**Directions for this task:**
Restate each entry below word for word, without skipping any.

**Data for analysis:**

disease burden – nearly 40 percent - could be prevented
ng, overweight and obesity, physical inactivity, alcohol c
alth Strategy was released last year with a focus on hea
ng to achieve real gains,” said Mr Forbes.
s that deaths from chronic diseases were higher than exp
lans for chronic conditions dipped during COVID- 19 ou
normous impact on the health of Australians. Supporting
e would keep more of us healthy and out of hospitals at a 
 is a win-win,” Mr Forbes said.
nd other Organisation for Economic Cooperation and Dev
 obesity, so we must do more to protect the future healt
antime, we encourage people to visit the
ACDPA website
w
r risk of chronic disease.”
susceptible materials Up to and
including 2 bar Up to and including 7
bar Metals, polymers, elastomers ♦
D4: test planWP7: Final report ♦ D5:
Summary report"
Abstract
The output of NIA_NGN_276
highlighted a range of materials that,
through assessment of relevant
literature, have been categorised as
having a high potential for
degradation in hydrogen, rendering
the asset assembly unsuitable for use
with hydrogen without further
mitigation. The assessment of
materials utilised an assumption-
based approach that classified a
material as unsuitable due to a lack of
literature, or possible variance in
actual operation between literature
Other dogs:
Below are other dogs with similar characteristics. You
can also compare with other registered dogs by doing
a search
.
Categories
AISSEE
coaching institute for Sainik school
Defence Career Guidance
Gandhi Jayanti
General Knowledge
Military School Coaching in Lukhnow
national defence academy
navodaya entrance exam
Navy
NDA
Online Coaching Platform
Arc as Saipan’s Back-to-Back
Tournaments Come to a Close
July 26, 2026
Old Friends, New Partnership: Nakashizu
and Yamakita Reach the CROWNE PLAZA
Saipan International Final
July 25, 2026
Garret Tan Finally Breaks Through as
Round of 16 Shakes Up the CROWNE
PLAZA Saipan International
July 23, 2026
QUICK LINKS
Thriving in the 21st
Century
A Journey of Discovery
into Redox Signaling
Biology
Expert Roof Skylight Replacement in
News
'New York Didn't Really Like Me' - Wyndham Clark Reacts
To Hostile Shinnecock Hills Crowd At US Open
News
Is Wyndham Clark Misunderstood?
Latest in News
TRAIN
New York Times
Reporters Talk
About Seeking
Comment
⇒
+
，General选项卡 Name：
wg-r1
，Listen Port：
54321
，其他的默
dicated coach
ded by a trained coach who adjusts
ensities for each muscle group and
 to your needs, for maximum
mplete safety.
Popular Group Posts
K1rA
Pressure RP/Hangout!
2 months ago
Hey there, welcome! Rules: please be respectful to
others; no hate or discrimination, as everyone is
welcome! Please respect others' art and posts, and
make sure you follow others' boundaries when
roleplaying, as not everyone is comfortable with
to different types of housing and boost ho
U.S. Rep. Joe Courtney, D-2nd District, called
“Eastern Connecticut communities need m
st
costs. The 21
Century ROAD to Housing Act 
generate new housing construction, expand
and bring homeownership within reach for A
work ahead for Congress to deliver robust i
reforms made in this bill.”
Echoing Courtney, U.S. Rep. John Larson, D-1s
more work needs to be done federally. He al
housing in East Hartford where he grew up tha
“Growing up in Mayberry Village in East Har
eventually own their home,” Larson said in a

**The completed task:**
disease burden – nearly 40 percent - could be prevented
ng, overweight and obesity, physical inactivity, alcohol c
alth Strategy was released last year with a focus on hea
ng to achieve real gains,” said Mr Forbes.
s that deaths from chronic diseases were higher than exp
lans for chronic conditions dipped during COVID- 19 ou
normous impact on the health of Australians. Supporting
e would keep more of us healthy and out of hospitals at a 
 is a win-win,” Mr Forbes said.
nd other Organisation for Economic Cooperation and Dev
 obesity, so we must do more to protect the future healt
antime, we encourage people to visit the
ACDPA website
w
r risk of chronic disease.”
susceptible materials Up to and
including 2 bar Up to and including 7
bar Metals, polymers, elastomers ♦
D4: test planWP7: Final report ♦ D5:
Summary report"
Abstract
The output of NIA_NGN_276
highlighted a range of materials that,
through assessment of relevant
literature, have been categorised as
having a high potential for
degradation in hydrogen, rendering
the asset assembly unsuitable for use
with hydrogen without further
mitigation. The assessment of
materials utilised an assumption-
based approach that classified a
material as unsuitable due to a lack of
literature, or possible variance in
actual operation between literature
Other dogs:
Below are other dogs with similar characteristics. You
can also compare with other registered dogs by doing
a search
.
Categories
AISSEE
coaching institute for Sainik school
Defence Career Guidance
Gandhi Jayanti
General Knowledge
Military School Coaching in Lukhnow
national defence academy
navodaya entrance exam
Navy
NDA
Online Coaching Platform
Arc as Saipan’s Back-to-Back
Tournaments Come to a Close
July 26, 2026
Old Friends, New Partnership: Nakashizu
and Yamakita Reach the CROWNE PLAZA
Saipan International Final
July 25, 2026
Garret Tan Finally Breaks Through as
Round of 16 Shakes Up the CROWNE
PLAZA Saipan International
July 23, 2026
QUICK LINKS
Thriving in the 21st
Century
A Journey of Discovery
into Redox Signaling
Biology
Expert Roof Skylight Replacement in
News
'New York Didn't Really Like Me' - Wyndham Clark Reacts
To Hostile Shinnecock Hills Crowd At US Open
News
Is Wyndham Clark Misunderstood?
Latest in News
TRAIN
New York Times
Reporters Talk
About Seeking
Comment
⇒
+
，General选项卡 Name：
wg-r1
，Listen Port：
54321
，其他的默
dicated coach
ded by a trained coach who adjusts
ensities for each muscle group and
 to your needs, for maximum
mplete safety.
Popular Group Posts
K1rA
Pressure RP/Hangout!
2 months ago
Hey there, welcome! Rules: please be respectful to
others; no hate or discrimination, as everyone is
welcome! Please respect others' art and posts, and
make sure you follow others' boundaries when
roleplaying, as not everyone is comfortable with
to different types of housing and boost ho
U.S. Rep. Joe Courtney, D-2nd District, called
“Eastern Connecticut communities need m
st
costs. The 21
Century ROAD to Housing Act 
generate new housing construction, expand
and bring homeownership within reach for A
work ahead for Congress to deliver robust i
reforms made in this bill.”
Echoing Courtney, U.S. Rep. John Larson, D-1s
more work needs to be done federally. He al
housing in East Hartford where he grew up tha
“Growing up in Mayberry Village in East Har
eventually own their home,” Larson said in a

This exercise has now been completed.